*Problem*:
Return, with both end lines included, exactly what the data below holds from the line with "thumb tip: (1010, 806)" through the line with "index dip: (263, 152)", though not the pictures.

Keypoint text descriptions
####
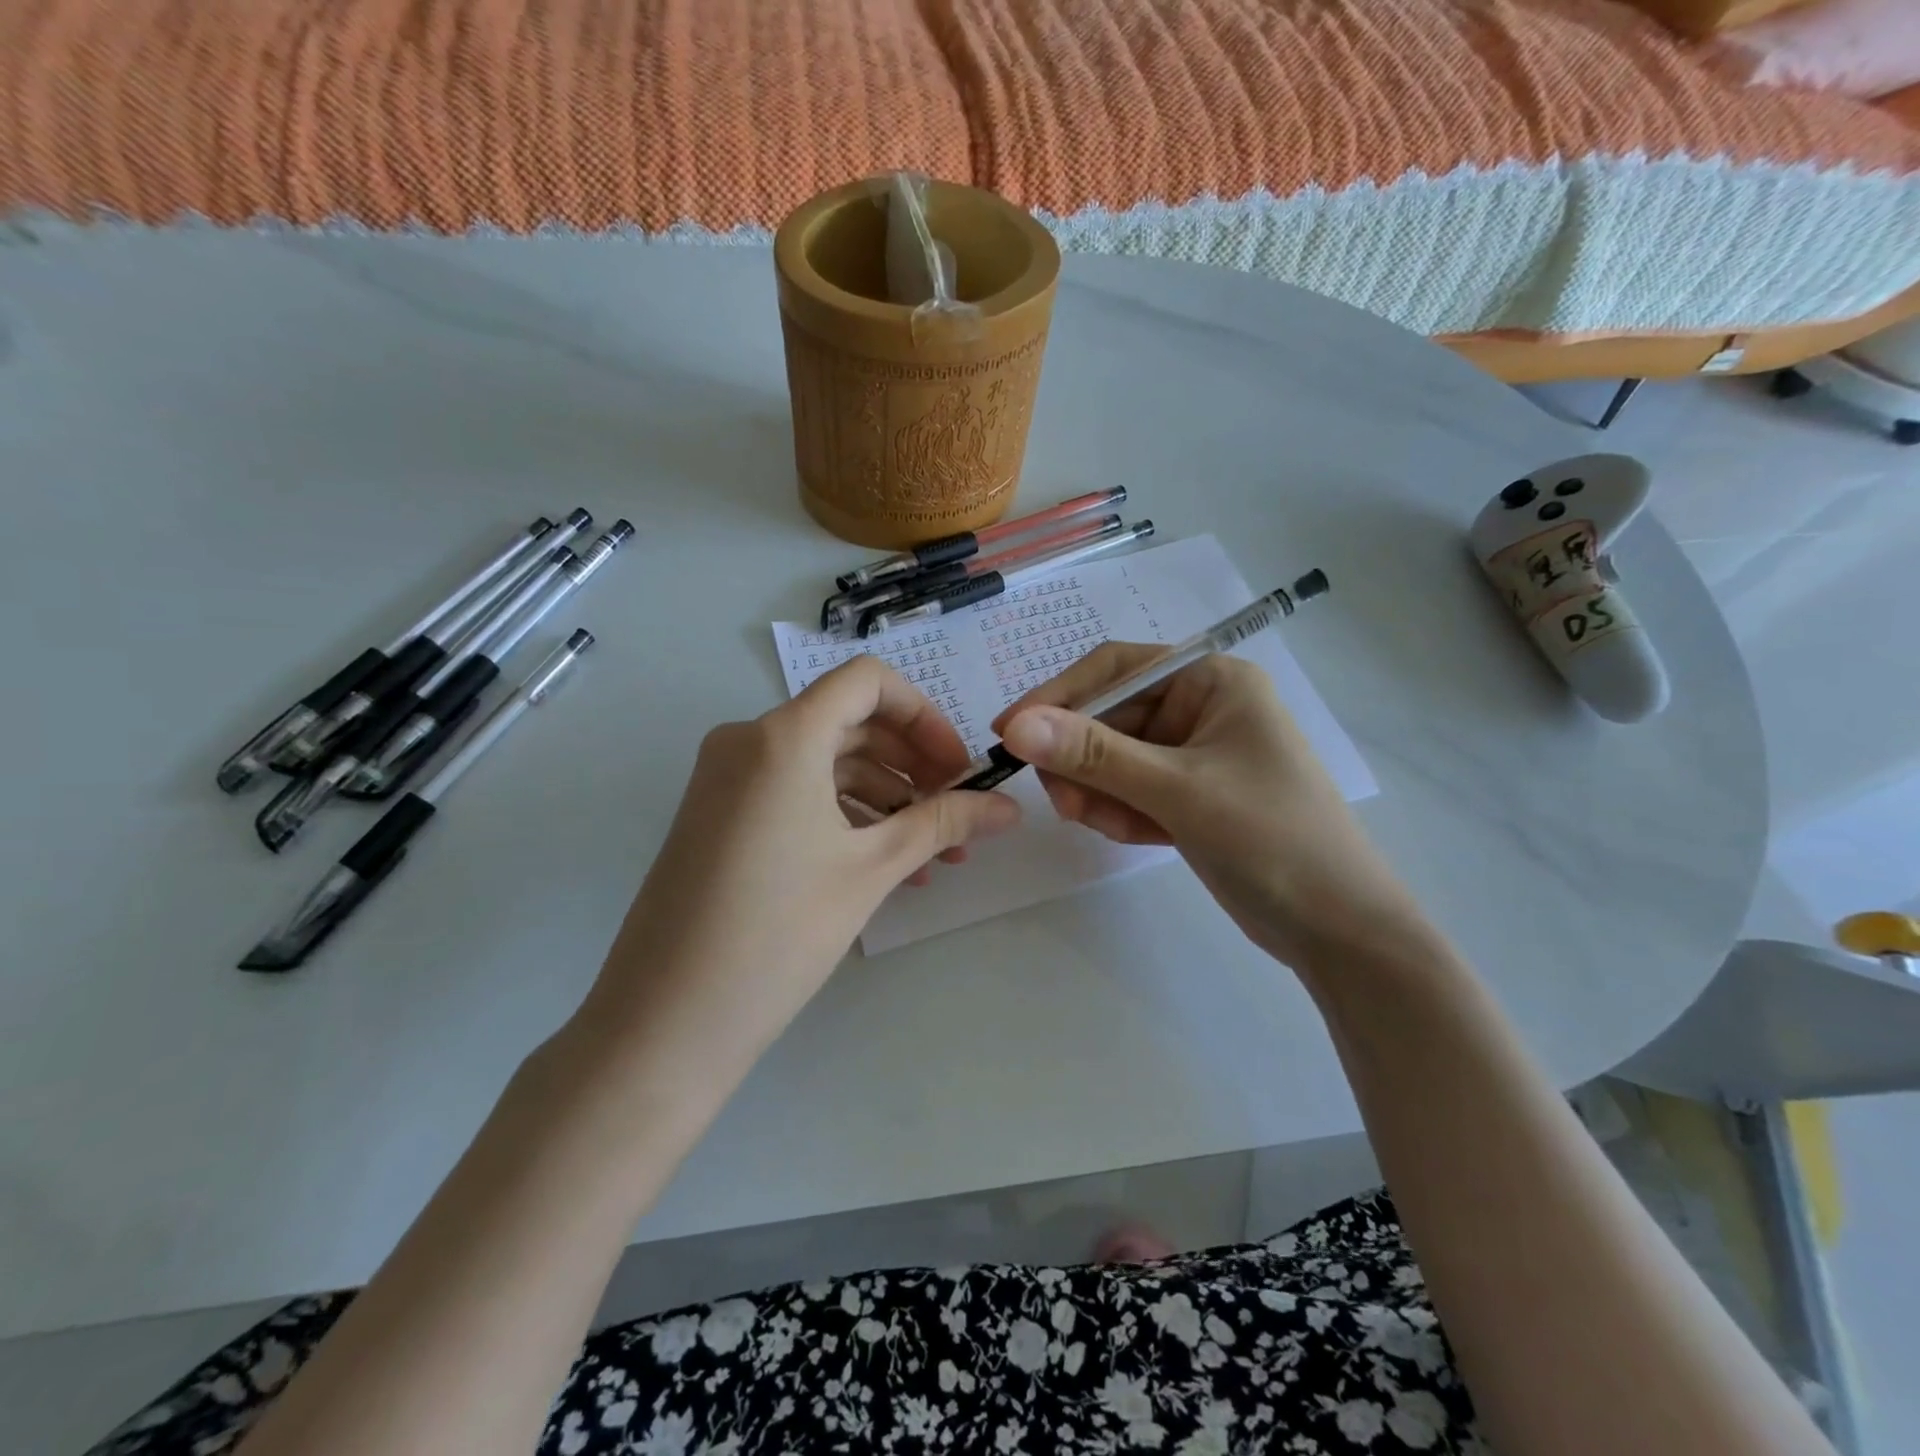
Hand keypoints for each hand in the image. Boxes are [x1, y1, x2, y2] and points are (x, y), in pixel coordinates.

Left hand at [577, 657, 1018, 1075]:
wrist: (666, 1020)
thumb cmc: (778, 932)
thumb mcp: (871, 870)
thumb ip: (942, 824)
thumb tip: (1010, 806)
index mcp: (783, 736)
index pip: (867, 681)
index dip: (924, 715)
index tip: (957, 768)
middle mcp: (748, 740)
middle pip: (850, 722)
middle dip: (912, 764)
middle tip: (955, 813)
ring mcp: (727, 778)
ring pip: (825, 763)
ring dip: (885, 797)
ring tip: (932, 856)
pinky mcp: (719, 815)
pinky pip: (795, 793)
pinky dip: (844, 815)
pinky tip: (885, 865)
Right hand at [993, 644, 1423, 972]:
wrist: (1338, 928)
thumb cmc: (1270, 838)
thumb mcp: (1177, 790)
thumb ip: (1094, 754)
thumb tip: (1016, 725)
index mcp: (1211, 680)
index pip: (1114, 668)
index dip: (1056, 695)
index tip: (1007, 732)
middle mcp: (1200, 706)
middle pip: (1108, 717)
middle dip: (1080, 761)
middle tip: (1063, 805)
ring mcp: (1193, 753)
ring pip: (1112, 759)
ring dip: (1099, 792)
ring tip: (1110, 827)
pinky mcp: (1187, 795)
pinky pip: (1130, 790)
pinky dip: (1121, 812)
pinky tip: (1137, 838)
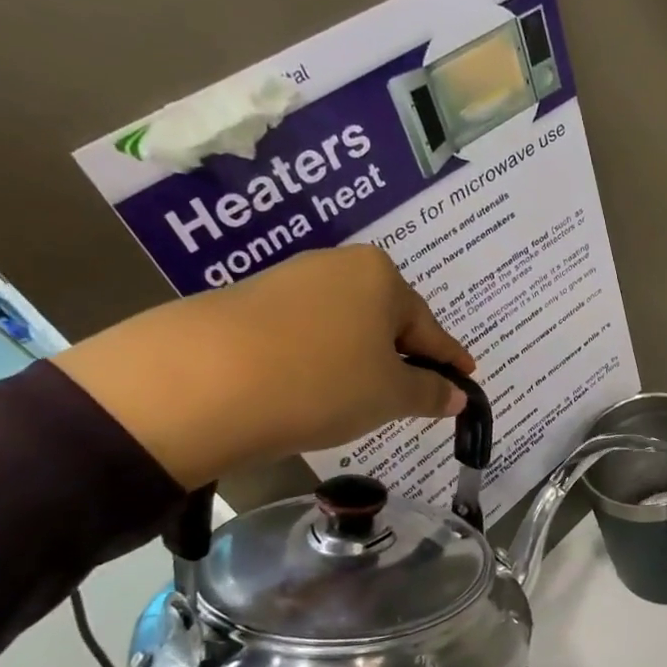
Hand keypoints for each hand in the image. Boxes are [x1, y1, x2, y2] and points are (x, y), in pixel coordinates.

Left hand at [55, 246, 474, 487]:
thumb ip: (431, 393)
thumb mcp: (390, 395)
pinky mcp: (246, 304)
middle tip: (412, 396)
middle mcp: (336, 267)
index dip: (450, 359)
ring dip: (360, 361)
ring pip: (344, 328)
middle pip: (386, 321)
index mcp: (380, 277)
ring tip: (359, 399)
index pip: (430, 327)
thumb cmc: (321, 381)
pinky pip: (306, 335)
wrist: (198, 383)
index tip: (467, 378)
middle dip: (402, 358)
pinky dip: (321, 361)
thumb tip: (458, 395)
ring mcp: (287, 282)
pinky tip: (313, 389)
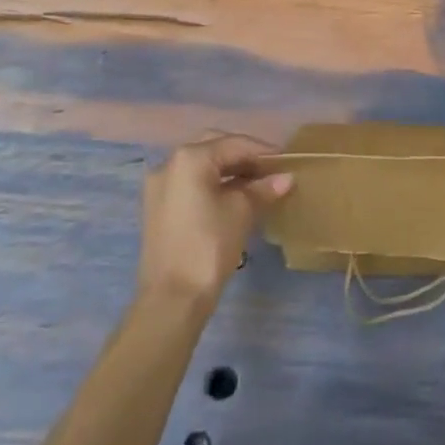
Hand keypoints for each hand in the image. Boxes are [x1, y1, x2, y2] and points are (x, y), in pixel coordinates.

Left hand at [138, 134, 291, 305]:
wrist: (171, 300)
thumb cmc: (208, 246)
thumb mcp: (241, 212)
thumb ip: (263, 188)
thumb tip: (286, 178)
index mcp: (190, 157)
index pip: (234, 144)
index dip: (263, 152)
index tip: (286, 162)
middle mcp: (169, 163)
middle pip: (214, 148)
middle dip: (243, 156)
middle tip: (269, 170)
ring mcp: (159, 186)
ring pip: (201, 166)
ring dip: (228, 171)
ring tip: (256, 185)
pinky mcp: (158, 208)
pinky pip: (190, 184)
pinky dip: (212, 184)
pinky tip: (233, 198)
####
*Task response*:
thumb tip: (1010, 806)
index mcp: (783, 736)
index pip: (867, 681)
index dip: (924, 715)
index tip: (957, 768)
middle mcp: (748, 740)
middle pip: (850, 722)
middle dip: (912, 764)
middle tip: (955, 813)
ring mcp: (727, 778)
ring pip: (825, 763)
ring dip: (885, 797)
ring tip: (932, 856)
pinky mcp: (719, 815)
pinky pip: (795, 793)
pinky dip: (844, 815)
pinky tip: (885, 865)
Right hand at [993, 644, 1423, 972]:
wrist: (1338, 928)
thumb cmc: (1270, 838)
thumb mcp: (1177, 790)
thumb ip: (1094, 754)
thumb tip: (1016, 725)
index mcp: (1211, 680)
index pip: (1114, 668)
index dip: (1056, 695)
index tip: (1007, 732)
middle mcp: (1200, 706)
middle pip: (1108, 717)
middle dip: (1080, 761)
middle tip: (1063, 805)
ring mcp: (1193, 753)
ring pip: (1112, 759)
ring dip: (1099, 792)
ring tip: (1110, 827)
pinky mcp: (1187, 795)
pinky pip: (1130, 790)
pinky dip: (1121, 812)
pinky tip: (1137, 838)
Hand keypoints for each hand in the image. Boxes are [x1, y1, x2, y2] and points are (x, y), in pixel coordinates.

Left hand at [55, 246, 474, 487]:
thumb ip: (431, 393)
thumb mcp: (390, 395)
pinky mcp: (246, 304)
middle tip: (412, 396)
middle mcp: (336, 267)
index dip: (450, 359)
ring dip: (360, 361)
ring pip: (344, 328)
middle pip: (386, 321)
index mcp: (380, 277)
ring tip: (359, 399)
index pip: (430, 327)
thumb cmc: (321, 381)
pinky pip: (306, 335)
wrist: (198, 383)
index tip: (467, 378)
middle dip: (402, 358)
pinky dip: (321, 361)
thumb tip: (458, 395)
ring mcp: (287, 282)
pinky tip: (313, 389)
Hand keypoints for each hand in the image. Boxes are [x1, y1, x2, y2] and points are (x, y), in pixel coordinates.

Left hand at [138, 134, 291, 305]:
wrist: (171, 300)
thumb cmc: (208, 246)
thumb mcp: (241, 212)
thumb ip: (263, 188)
thumb tip: (286, 178)
index mcp: (190, 157)
index pip: (234, 144)
index dip: (263, 152)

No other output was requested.